Affinché la collettività possa beneficiare di un programma di screening per una determinata neoplasia devono essere soddisfatti alcuni criteri:

  1. ci deve essere evidenza di efficacia (riduzione di mortalità e dell'incidenza delle forme invasive);
  2. la malattia deve avere una certa rilevanza sociale (malattia comune ed importante causa di morte e di morbosità);
  3. la popolazione bersaglio deve essere chiaramente definita ed identificabile;
  4. il livello di partecipazione deve essere elevato (a tal proposito vanno adottate specifiche iniziative di incentivazione della risposta all'invito);
  5. si deve disporre di un test di screening accettabile per la popolazione, accurato, innocuo ed efficiente; il test, inoltre, deve avere un'alta sensibilità ed un'alta specificità;
  6. deve esistere un protocollo convalidato di richiamo periodico per i negativi allo screening;
  7. per i positivi allo screening deve essere disponibile un protocollo sia di diagnosi sia di terapia;
  8. per i soggetti risultati affetti dalla malattia lo schema di follow-up dopo la terapia deve essere ben codificato;
  9. prima di iniziare il programma si devono avere a disposizione risorse umane, organizzative ed economiche adeguate sia per gli approfondimenti diagnostici sia per il trattamento chirurgico, radiante e medico;
  10. l'intero programma deve essere sottoposto a controlli di qualità sia per gli aspetti tecnico scientifici sia logistico organizzativi.

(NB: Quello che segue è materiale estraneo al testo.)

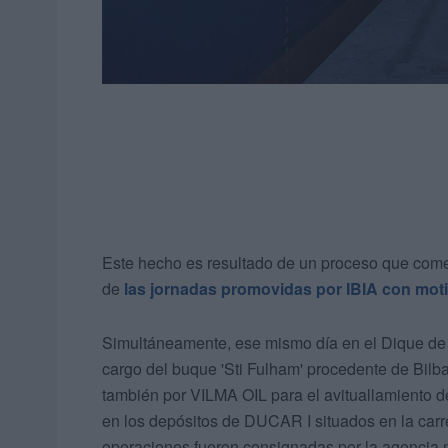
Este hecho es resultado de un proceso que com
de
las jornadas promovidas por IBIA con motiv
Simultáneamente, ese mismo día en el Dique de 
cargo del buque 'Sti Fulham' procedente de Bilb
también por VILMA OIL para el avituallamiento 
en los depósitos de DUCAR I situados en la ca
operaciones fueron consignadas por la agencia m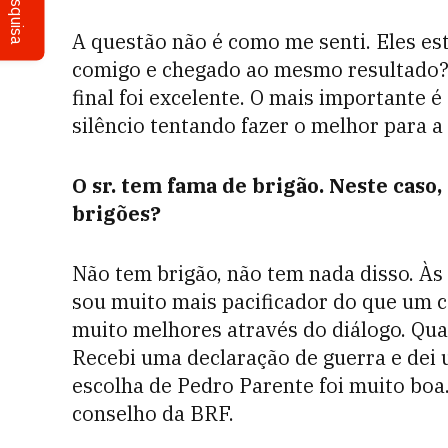
Pesquisa
A questão não é como me senti. Eles es
comigo e chegado ao mesmo resultado? 
final foi excelente. O mais importante 
silêncio tentando fazer o melhor para a
O sr. tem fama de brigão. Neste caso,
brigões?
Não tem brigão, não tem nada disso. Às
sou muito mais pacificador do que um c
muito melhores através do diálogo. Qua
Recebi uma declaração de guerra e dei u
escolha de Pedro Parente foi muito boa.
conselho da BRF.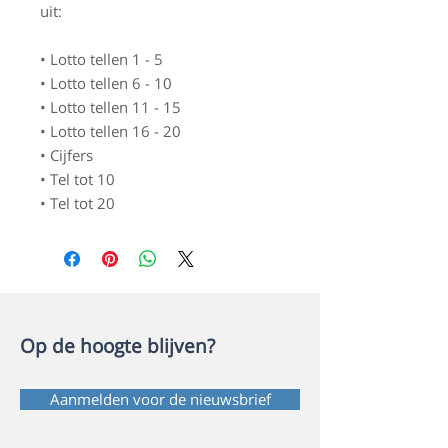
uit:
• Lotto tellen 1 - 5
• Lotto tellen 6 - 10
• Lotto tellen 11 - 15
• Lotto tellen 16 - 20
• Cijfers
• Tel tot 10
• Tel tot 20
Op de hoogte blijven?
Aanmelden voor de nieuwsbrief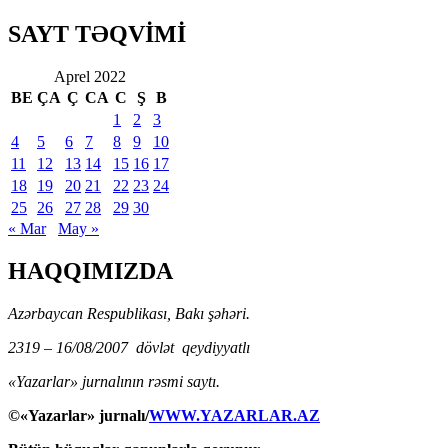
SAYT TƏQVİMİ
Aprel 2022
BE
ÇA
Ç
CA
C
Ş
B
1
2
3
4
5
6
7
8
9
10
11
12
13
14
15
16
17
18
19
20
21
22
23
24
25
26
27
28
29
30
« Mar
May »
HAQQIMIZDA
Azərbaycan Respublikası, Bakı şəhəri.
2319 – 16/08/2007 dövlət qeydiyyatlı
«Yazarlar» jurnalının rəsmi saytı.
©«Yazarlar» jurnalı/
WWW.YAZARLAR.AZ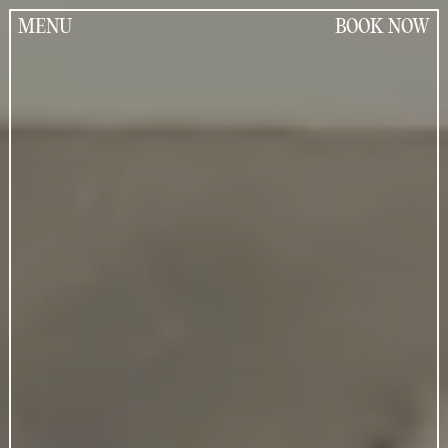
Jump
to
MENU
BOOK NOW
the
content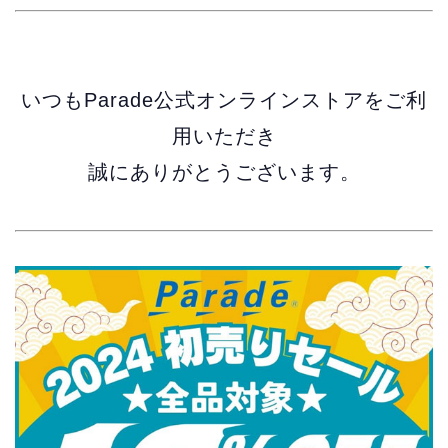
いつもParade公式オンラインストアをご利
用いただき
誠にありがとうございます。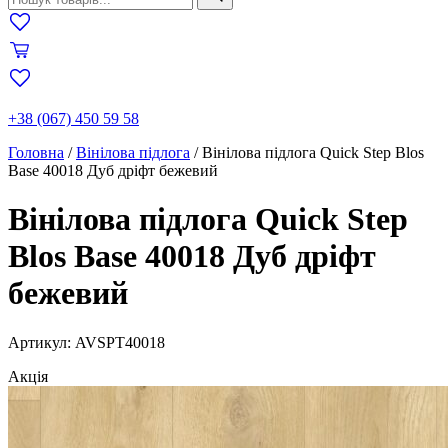
+38 (067) 450 59 58
Головна
/
Вінілова підлога
/
Вінілова підлога Quick Step Blos
Base 40018 Дуб дріфт бежевий
Вінілова підлога Quick Step
Blos Base 40018 Дуб дріфт
бежевий
Артикул: AVSPT40018
Акція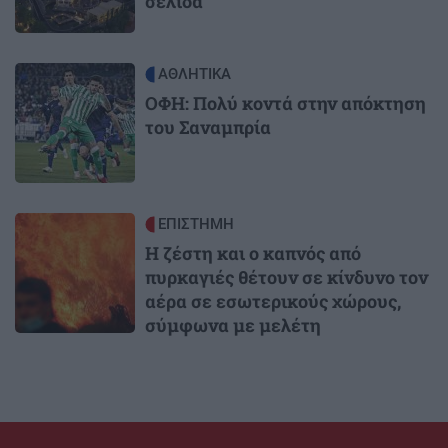
σελίδα
Image
ΑΘΛΗΤΙΚΑ
ΟΦΗ: Πολύ κοντά στην απόκτηση
του Σαναμπρία
Image
ΕΠΙΣΤΗΜΗ
Η ζέστη και ο καπνός από
πυρκαγιές θέτουν σε κίνδυνο τον
αέρα σε εσωτερικούς χώρους,
σύμφωνα με μελέτη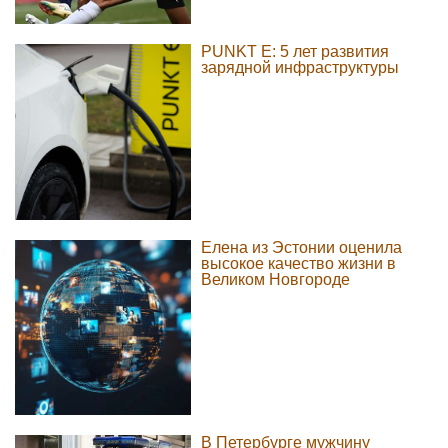
PUNKT E: 5 лет развития
зарядной инфраструктуры
Елена из Эстонии оценила
высокое качество жизни в
Великом Новгороде
В Петербурге мужчину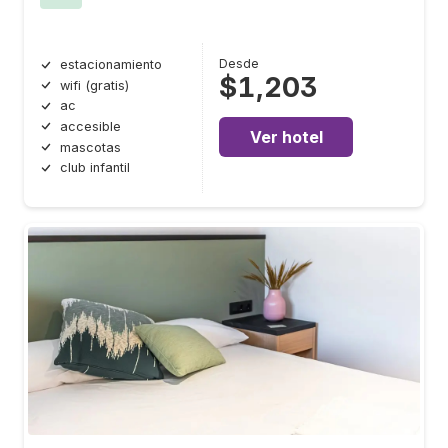
Desde
estacionamiento
$1,203
wifi (gratis)
ac
accesible
Ver hotel
mascotas
club infantil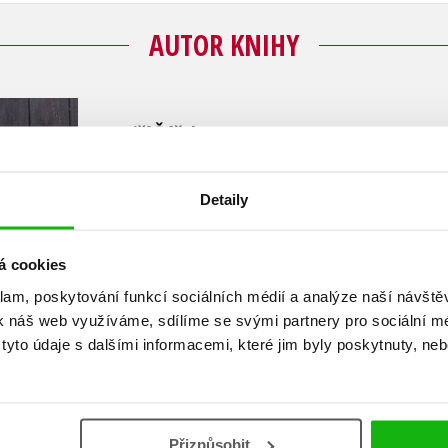
AUTOR KNIHY
Jiří Žáček
Patří k našim nejčtenějším a nejznámějším bá
Detaily
nezaměnitelný styl i tóninu. Poznáme ji podle le
autor hraje se slovy, podle atmosféry, jež nás ob
básnická sbírka pro děti
Aprílová škola
se stala 
á cookies
ve stotisícovém nákladu). Ve sbírkách pro dospěl
klam, poskytování funkcí sociálních médií a analýze naší návšt
sarkasmus, nevyhýbá se ani milostné poezii.
k náš web využíváme, sdílíme se svými partnery pro sociální méd
yto údaje s dalšími informacemi, které jim byly poskytnuty, neb
Zobrazit profil autora
Přizpůsobit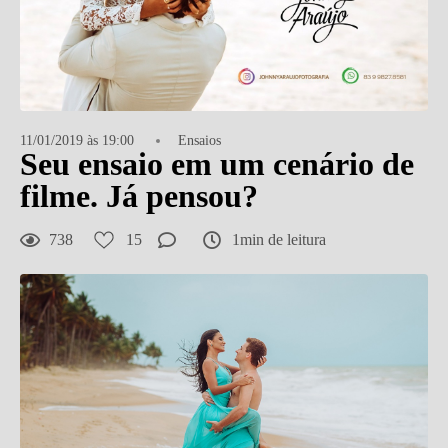
11/01/2019 às 19:00
Ensaios
Seu ensaio em um cenário de
filme. Já pensou?
738
15
1min de leitura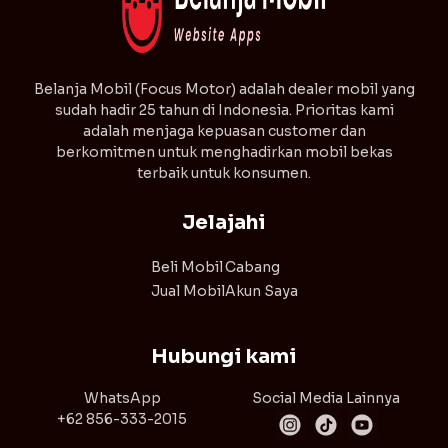
⁠Belanja Mobil (Focus Motor) adalah dealer mobil yang
sudah hadir 25 tahun di Indonesia. Prioritas kami
adalah menjaga kepuasan customer dan
berkomitmen untuk menghadirkan mobil bekas
terbaik untuk konsumen.
Jelajahi
Beli Mobil
Cabang
Jual Mobil
Akun Saya
Hubungi kami
WhatsApp
Social Media Lainnya
+62 856-333-2015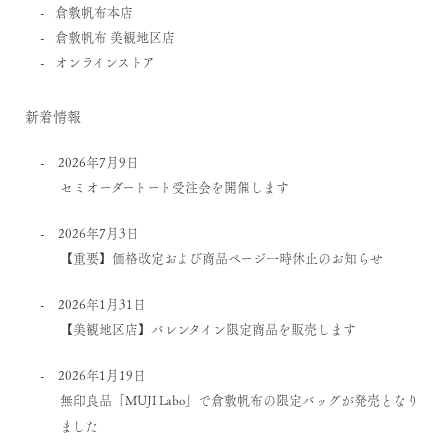
倉敷帆布本店
倉敷帆布 美観地区店
オンラインストア
新着情報
2026年7月9日
セミオーダートート受注会を開催します
2026年7月3日
【重要】価格改定および商品ページ一時休止のお知らせ
2026年1月31日
【美観地区店】バレンタイン限定商品を販売します
2026年1月19日
無印良品「MUJI Labo」で倉敷帆布の限定バッグが発売となり
ました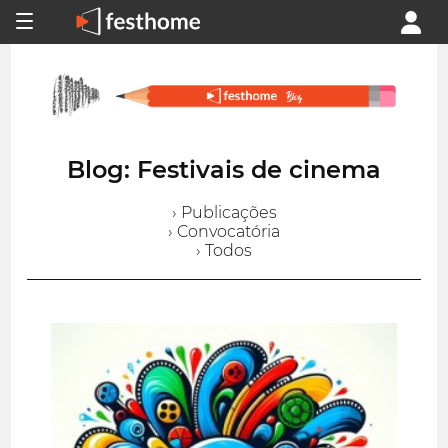
Blog: Festivais de cinema
› Publicações
› Convocatória
› Todos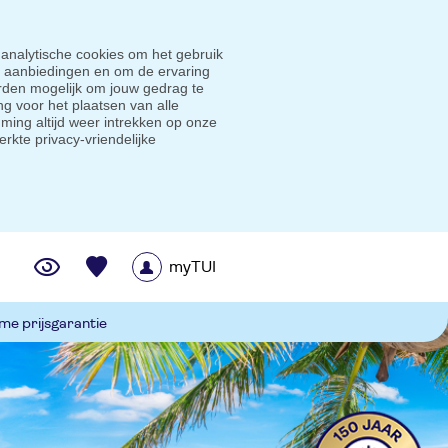
 analytische cookies om het gebruik
e aanbiedingen en om de ervaring
den mogelijk om jouw gedrag te
g voor het plaatsen van alle
ming altijd weer intrekken op onze
erkte privacy-vriendelijke
myTUI
me prijsgarantie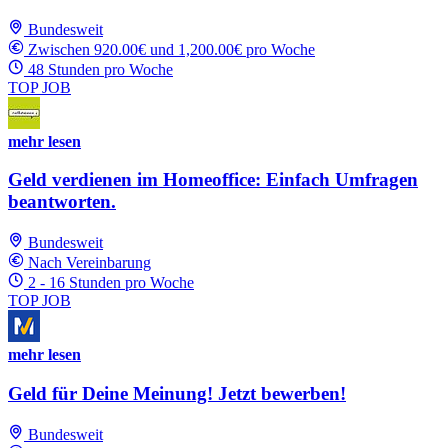
Bundesweit
Zwischen 920.00€ und 1,200.00€ pro Woche
48 Stunden pro Woche
TOP JOB
mehr lesen
Geld verdienen im Homeoffice: Einfach Umfragen
beantworten.
Bundesweit
Nach Vereinbarung
2 - 16 Stunden pro Woche
TOP JOB
mehr lesen
Geld für Deine Meinung! Jetzt bewerben!
Bundesweit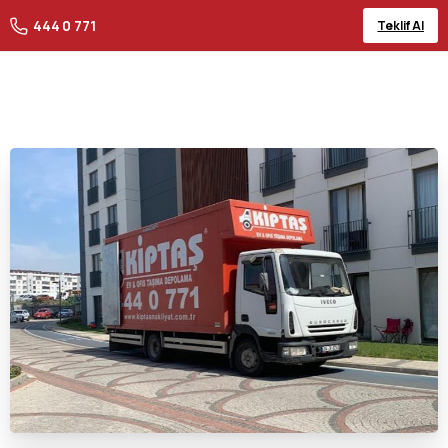
444 0 771
Teklif Al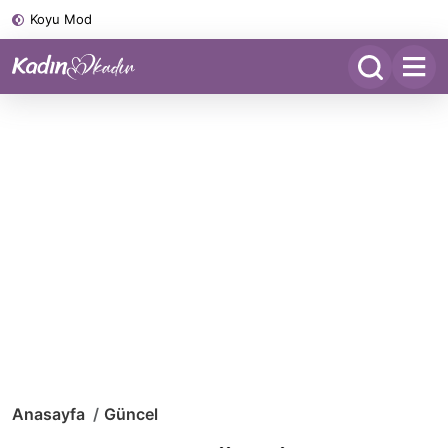
Koyu Mod
Anasayfa
Güncel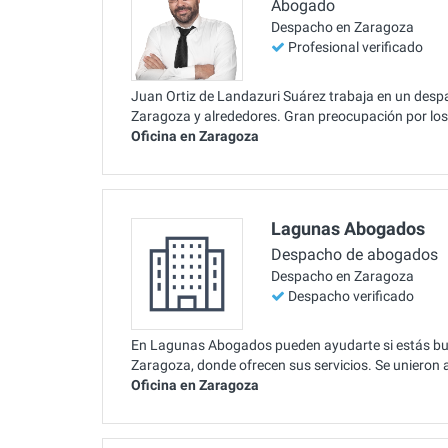
Abogado
Despacho en Zaragoza
Profesional verificado
Juan Ortiz de Landazuri Suárez trabaja en un despa
Zaragoza y alrededores. Gran preocupación por los 
Oficina en Zaragoza
Lagunas Abogados
Despacho de abogados
Despacho en Zaragoza
Despacho verificado
En Lagunas Abogados pueden ayudarte si estás busc
Zaragoza, donde ofrecen sus servicios. Se unieron 
Oficina en Zaragoza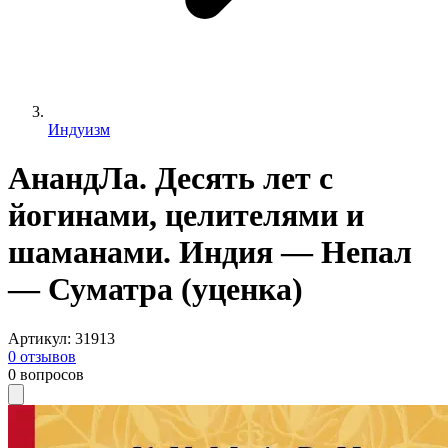
Индуизм
АнандЛа. Десять лет с
йогинами, целителями и
шаманами. Индия — Непал
— Суматра (уценка)
Артикул
:
31913
0
отзывов
0
вопросов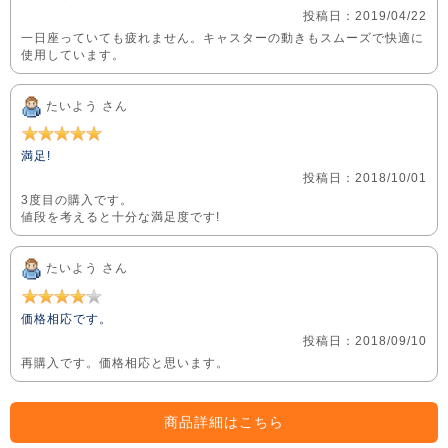
投稿日：2019/04/22
一日座っていても疲れません。キャスターの動きもスムーズで快適に
使用しています。
たいよう さん
満足!
投稿日：2018/10/01
3度目の購入です。
値段を考えると十分な満足度です!
たいよう さん
価格相応です。
投稿日：2018/09/10
再購入です。価格相応と思います。
商品詳細はこちら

Il beneficio più rilevante dello screening è dato dalla riduzione di mortalità per quella neoplasia: donne che sarebbero morte per la malattia, grazie alla diagnosi della malattia in fase precoce, ne sono, invece, guarite.

Un secondo beneficio è rappresentato dell'impiego di trattamenti chirurgici più conservativi e dalla non necessità di ricorrere a terapie mediche aggressive. Da non sottovalutare l'aspetto psicologico di rassicurazione nei soggetti risultati negativi al test di screening. Infine la riduzione dei costi legati ai trattamenti più aggressivi e alla minore frequenza di malattie in fase terminale.